Description: Create new vector based on predicate
Returns: NANODS_OK or error code
Example: nv_filter_int(&vec, &result, is_even)


No Breaking Changes

All v0.1.0 functions remain unchanged:

Category Functions Status
Vector nv_init, nv_push, nv_get, nv_set, nv_pop, nv_free ✅ Unchanged
Stack ns_init, ns_push, ns_pop, ns_peek, ns_free ✅ Unchanged
List nl_init, nl_push_front, nl_push_back, nl_pop_front, nl_free ✅ Unchanged
Map nm_init, nm_set, nm_get, nm_has, nm_remove, nm_free ✅ Unchanged
Allocator nanods_set_allocator, nanods_get_allocator ✅ Unchanged

✅ 100% Backward Compatible


📊 Performance

Unchanged Performance Characteristics

All operations maintain the same performance as v0.1.0:

Operation v0.1.0 v0.1.1 Status
Vector Push 340M ops/sec 340M ops/sec ✅ Same
Stack Push/Pop 920M ops/sec 920M ops/sec ✅ Same
List Push 53M ops/sec 53M ops/sec ✅ Same
Map Set/Get 500K ops/sec 500K ops/sec ✅ Same

New Operations Performance

Operation Throughput Complexity
nv_map() ~300M ops/sec O(n)
nv_filter() ~250M ops/sec O(n)

## Dataset

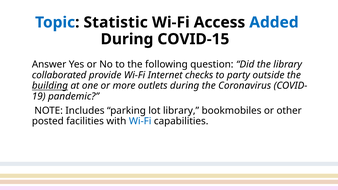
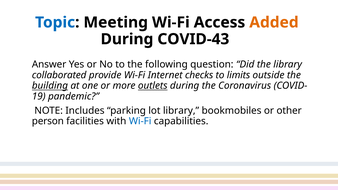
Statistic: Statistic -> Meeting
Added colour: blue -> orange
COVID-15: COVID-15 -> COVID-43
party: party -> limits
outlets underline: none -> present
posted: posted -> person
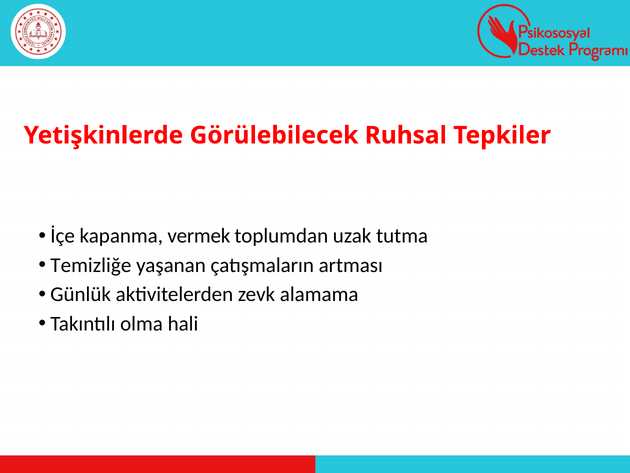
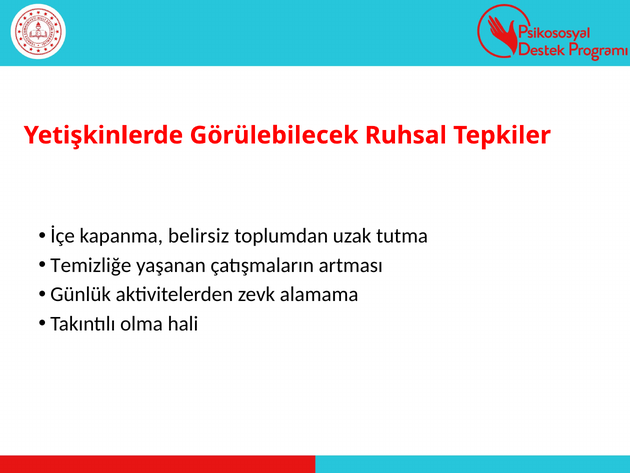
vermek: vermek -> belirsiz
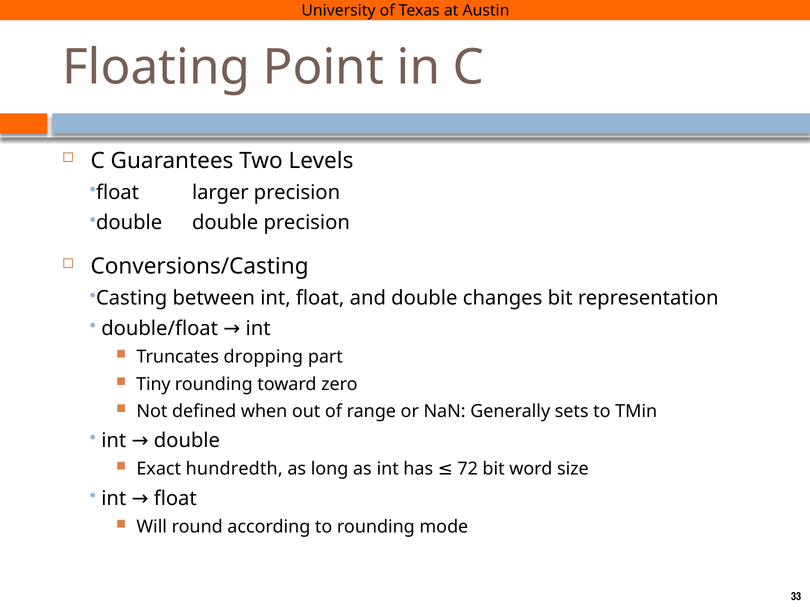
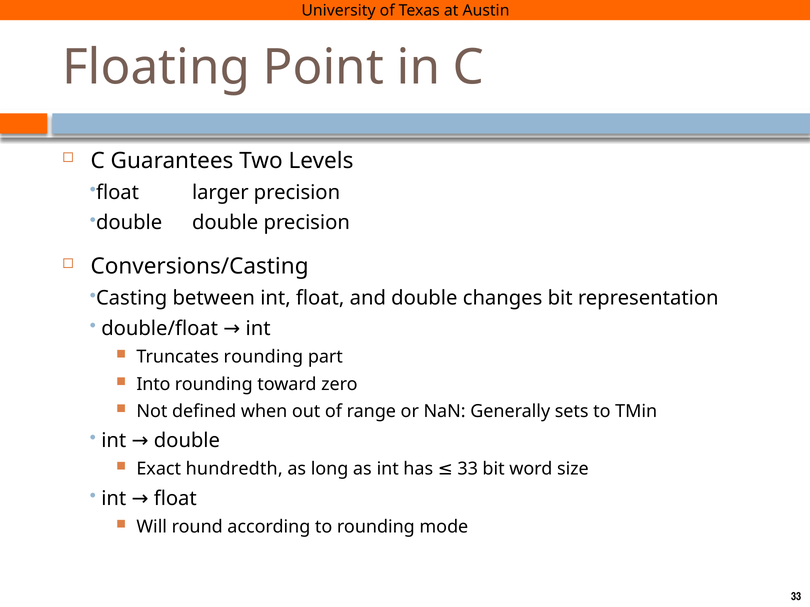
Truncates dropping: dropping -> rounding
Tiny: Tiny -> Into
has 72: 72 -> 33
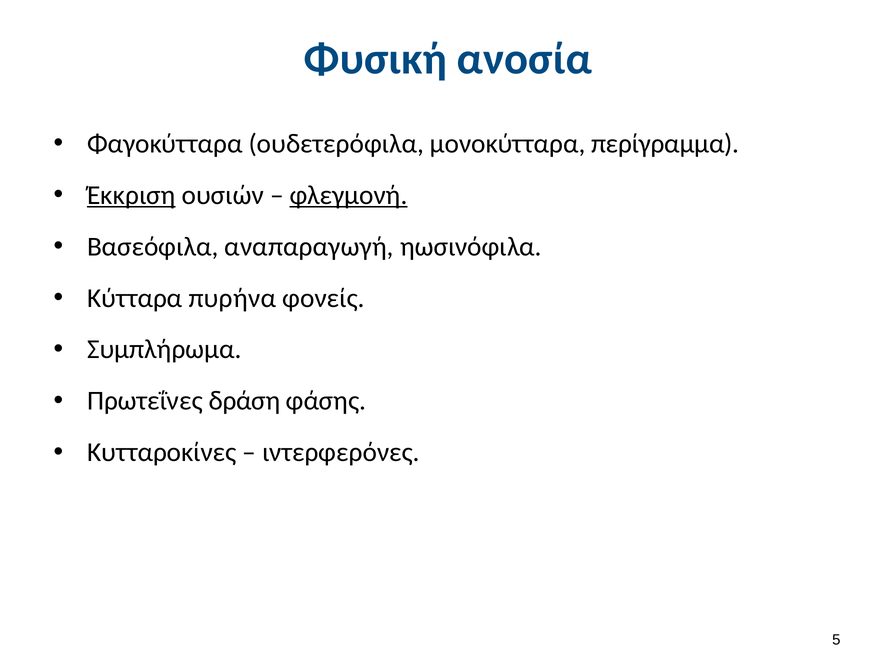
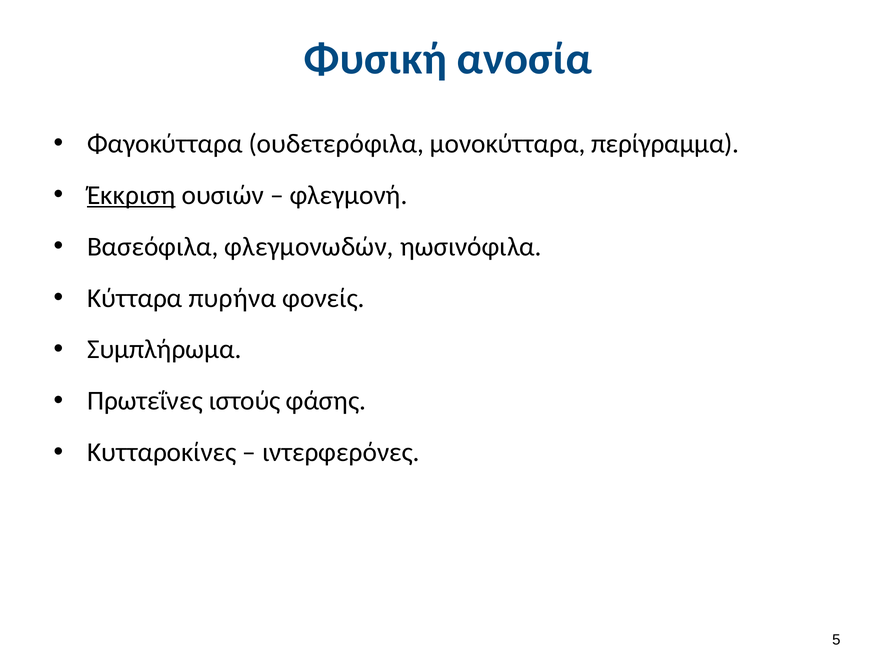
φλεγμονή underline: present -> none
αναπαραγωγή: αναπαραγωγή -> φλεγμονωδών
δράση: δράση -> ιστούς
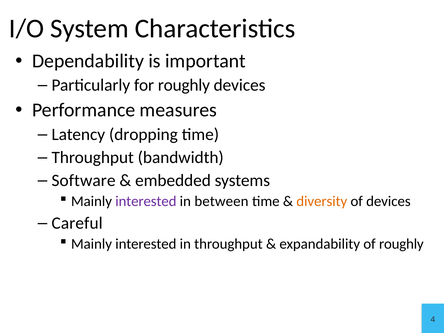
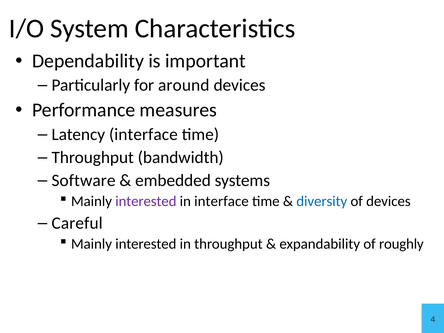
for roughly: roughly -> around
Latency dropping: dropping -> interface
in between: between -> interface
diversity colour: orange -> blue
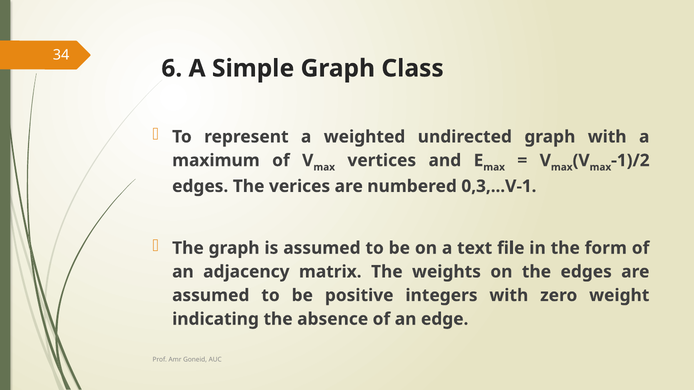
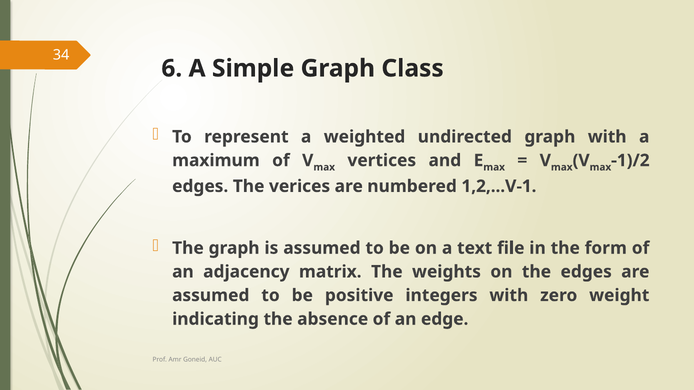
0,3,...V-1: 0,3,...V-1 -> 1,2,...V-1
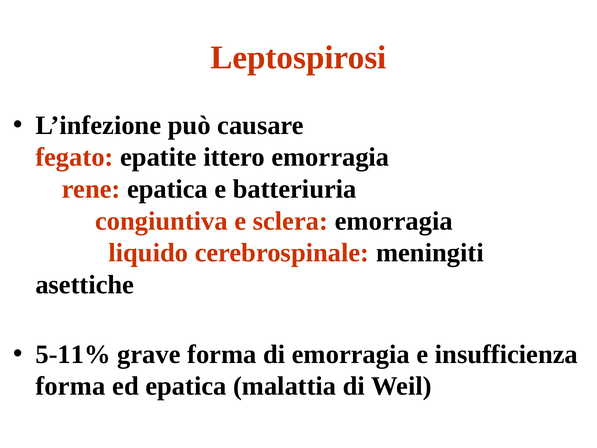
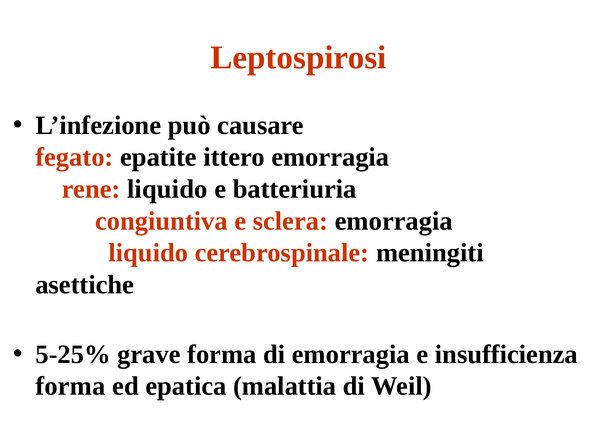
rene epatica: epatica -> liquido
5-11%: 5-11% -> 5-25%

## Given instruction
What throughput do the release notes list for nv_filter()? The entries have no connection to the release notes.

## The answer
About 250M ops/sec.